— Given exercise —
Could you rewrite the material below as a numbered list, one line per item, skipping blank lines and leaving out the pictures?

— Material for this exercise —
* * * * * * * * *
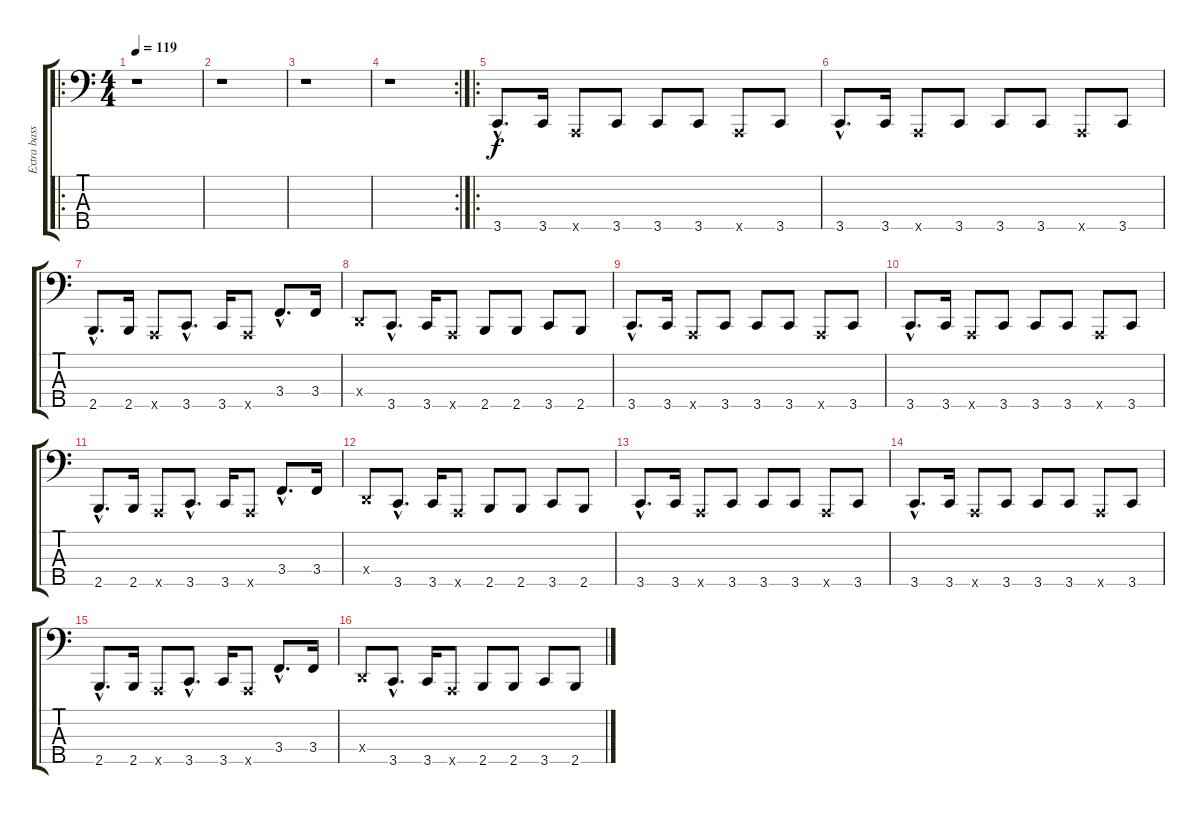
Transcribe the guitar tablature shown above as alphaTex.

\track ("Extra bass" "Extra bass") {instrument electricbassfinger}
\staff {score tabs}
\tuning (F2 C2 G1 D1 A0) {hide}
\ro
\ts (4 4)
\tempo 119
\clef f4
\ks c
r.1{dy f instrument electricbassfinger} |
r.1 |
r.1 |
\rc 2
r.1 |
\ro
3.5{hac}.8{d} 3.5.16 0.5{x}.8 3.5.8 3.5.8 3.5.8 0.5{x}.8 3.5.8 |
3.5{hac}.8{d} 3.5.16 0.5{x}.8 3.5.8 3.5.8 3.5.8 0.5{x}.8 3.5.8 |
2.5{hac}.8{d} 2.5.16 0.5{x}.8 3.5{hac}.8{d} 3.5.16 0.5{x}.8 3.4{hac}.8{d} 3.4.16 |
0.4{x}.8 3.5{hac}.8{d} 3.5.16 0.5{x}.8 2.5.8 2.5.8 3.5.8 2.5.8 |
3.5{hac}.8{d} 3.5.16 0.5{x}.8 3.5.8 3.5.8 3.5.8 0.5{x}.8 3.5.8 |
3.5{hac}.8{d} 3.5.16 0.5{x}.8 3.5.8 3.5.8 3.5.8 0.5{x}.8 3.5.8 |
2.5{hac}.8{d} 2.5.16 0.5{x}.8 3.5{hac}.8{d} 3.5.16 0.5{x}.8 3.4{hac}.8{d} 3.4.16 |
0.4{x}.8 3.5{hac}.8{d} 3.5.16 0.5{x}.8 2.5.8 2.5.8 3.5.8 2.5.8 |
3.5{hac}.8{d} 3.5.16 0.5{x}.8 3.5.8 3.5.8 3.5.8 0.5{x}.8 3.5.8 |
3.5{hac}.8{d} 3.5.16 0.5{x}.8 3.5.8 3.5.8 3.5.8 0.5{x}.8 3.5.8 |
2.5{hac}.8{d} 2.5.16 0.5{x}.8 3.5{hac}.8{d} 3.5.16 0.5{x}.8 3.4{hac}.8{d} 3.4.16 |
0.4{x}.8 3.5{hac}.8{d} 3.5.16 0.5{x}.8 2.5.8 2.5.8 3.5.8 2.5.8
* * * * * * * * *
— Result of the task —
1. Transcribe the guitar tablature shown above as alphaTex.
2. \track ("Extra bass" "Extra bass") {instrument electricbassfinger}
3. \staff {score tabs}
4. \tuning (F2 C2 G1 D1 A0) {hide}
5. \ro
6. \ts (4 4)
7. \tempo 119
8. \clef f4
9. \ks c
10. r.1{dy f instrument electricbassfinger} |
11. r.1 |
12. r.1 |
13. \rc 2
14. r.1 |
15. \ro
16. 3.5{hac}.8{d} 3.5.16 0.5{x}.8 3.5.8 3.5.8 3.5.8 0.5{x}.8 3.5.8 |
17. 3.5{hac}.8{d} 3.5.16 0.5{x}.8 3.5.8 3.5.8 3.5.8 0.5{x}.8 3.5.8 |
18. 2.5{hac}.8{d} 2.5.16 0.5{x}.8 3.5{hac}.8{d} 3.5.16 0.5{x}.8 3.4{hac}.8{d} 3.4.16 |
19. 0.4{x}.8 3.5{hac}.8{d} 3.5.16 0.5{x}.8 2.5.8 2.5.8 3.5.8 2.5.8 |
20. 3.5{hac}.8{d} 3.5.16 0.5{x}.8 3.5.8 3.5.8 3.5.8 0.5{x}.8 3.5.8 |
21. 3.5{hac}.8{d} 3.5.16 0.5{x}.8 3.5.8 3.5.8 3.5.8 0.5{x}.8 3.5.8 |
22. 2.5{hac}.8{d} 2.5.16 0.5{x}.8 3.5{hac}.8{d} 3.5.16 0.5{x}.8 3.4{hac}.8{d} 3.4.16 |
23. 0.4{x}.8 3.5{hac}.8{d} 3.5.16 0.5{x}.8 2.5.8 2.5.8 3.5.8 2.5.8 |
24. 3.5{hac}.8{d} 3.5.16 0.5{x}.8 3.5.8 3.5.8 3.5.8 0.5{x}.8 3.5.8 |
25. 3.5{hac}.8{d} 3.5.16 0.5{x}.8 3.5.8 3.5.8 3.5.8 0.5{x}.8 3.5.8 |
26. 2.5{hac}.8{d} 2.5.16 0.5{x}.8 3.5{hac}.8{d} 3.5.16 0.5{x}.8 3.4{hac}.8{d} 3.4.16 |
27. 0.4{x}.8 3.5{hac}.8{d} 3.5.16 0.5{x}.8 2.5.8 2.5.8 3.5.8 2.5.8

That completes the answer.